<社説>社大党結党70年 土着政党の強み発揮を

 地域政党として沖縄の戦後復興をリードした沖縄社会大衆党(社大党)が10月31日で結党70年を迎えた。高良鉄美委員長は談話を発表し「復帰後も残った広大な米軍基地から派生する事件事故は後を絶たない。真の『平和憲法の下への復帰』が達成されていない」と述べ「土着政党だからこそ、まだまだ求められることはある」と強調した。 日本による琉球併合や米国統治など独特な歴史を歩んだ沖縄にとって、社大党がこだわる「土着」は、沖縄のアイデンティティーを追求することと重なる。土着政党として沖縄の独自性を第一に、山積する課題解決に取り組んでほしい。

 時には存続が危ぶまれ、「政界の孤児」などとやゆされた社大党が70年続いていることには理由がある。

 一つは本土系列化を拒否し続けてきたことだ。戦後、県内政党など組織が中央の傘下に入るに伴い、中央での対立が沖縄に持ち込まれることもあった。社大党は沖縄の日本復帰を最大の目標に掲げ、勢力の結集に注力した。復帰運動を通し節目節目で革新勢力の要となり、革新政党間のつなぎ役も担ってきた。この独自路線が広く支持された。
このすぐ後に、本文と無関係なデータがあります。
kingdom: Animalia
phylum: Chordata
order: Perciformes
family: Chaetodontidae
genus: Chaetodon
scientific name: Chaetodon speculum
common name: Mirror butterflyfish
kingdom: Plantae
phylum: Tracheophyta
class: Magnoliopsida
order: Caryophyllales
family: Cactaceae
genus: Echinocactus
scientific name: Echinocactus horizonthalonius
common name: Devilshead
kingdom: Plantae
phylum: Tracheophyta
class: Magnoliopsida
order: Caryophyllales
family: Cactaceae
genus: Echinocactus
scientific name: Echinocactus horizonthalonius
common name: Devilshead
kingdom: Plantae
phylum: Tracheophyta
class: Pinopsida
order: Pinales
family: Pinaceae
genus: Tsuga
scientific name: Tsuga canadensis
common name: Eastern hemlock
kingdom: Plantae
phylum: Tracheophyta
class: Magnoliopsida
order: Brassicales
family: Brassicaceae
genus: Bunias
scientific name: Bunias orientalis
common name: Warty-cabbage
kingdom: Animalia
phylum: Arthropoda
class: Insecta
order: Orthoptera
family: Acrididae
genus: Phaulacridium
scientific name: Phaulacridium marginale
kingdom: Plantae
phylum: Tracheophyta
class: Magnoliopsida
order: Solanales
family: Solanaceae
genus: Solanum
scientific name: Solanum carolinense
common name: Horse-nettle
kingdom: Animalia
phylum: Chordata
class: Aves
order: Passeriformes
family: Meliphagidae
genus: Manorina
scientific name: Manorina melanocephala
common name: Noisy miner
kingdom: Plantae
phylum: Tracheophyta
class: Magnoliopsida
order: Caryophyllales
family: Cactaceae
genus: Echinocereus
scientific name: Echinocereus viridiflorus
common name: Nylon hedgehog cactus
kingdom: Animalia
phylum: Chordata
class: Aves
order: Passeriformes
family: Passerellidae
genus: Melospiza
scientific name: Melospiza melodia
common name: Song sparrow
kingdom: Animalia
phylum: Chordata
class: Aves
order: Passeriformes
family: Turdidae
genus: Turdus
 復帰のめどが立つと党内で解党論が浮上する。一方で在沖米軍基地は存続し、最大限の自由使用を米国に認める沖縄返還協定が1971年に国会で強行採決された。復帰を目指す有力団体を網羅した沖縄県祖国復帰協議会(復帰協)は「米軍基地の撤去」を運動方針に掲げていたが挫折する。

 当時の平良幸市社大党書記長は「復帰の中身は県民が望んできた真の復帰ではない。社大党は真の復帰を勝ち取るまで存続する」と宣言した。今日も続く広大な米軍基地の負担が、社大党の役割を依然、変わらないものにしている。それも存続の理由の一つだ。

 ただ社大党は近年、衰退傾向だ。結党当時は沖縄群島知事だった平良辰雄氏を委員長に、群島議会議員20人のうち15人が入党する華々しい船出だった。当時の平良幸市副書記長や西銘順治青年部長は後に知事となる。県内政界をけん引する顔ぶれが並んでいた。

 党勢はその後、盛衰を繰り返し、現在は参院議員1人、県議2人、市町村議員6人にとどまる。党員・党友の高齢化も顕著だ。社大党は、もともと議員政党の性格があり、政党助成金の要件を満たさない地域政党である。所属議員や党員の減少は財政を直撃する。党勢拡大や若手の育成、政策発信力など課題は多い。

 先の平良幸市氏は「社大党の歴史は即沖縄の戦後政治史だ」と述べた。住民の息吹に直結した政治への自負である。現在の辺野古新基地建設問題を見ると、社大党が理念に掲げる「真の地方自治の確立」から沖縄の現状はほど遠い。結党宣言から党の基底とする「ヒューマニズム」を原点に、独自性を生かす政治が社大党に問われている。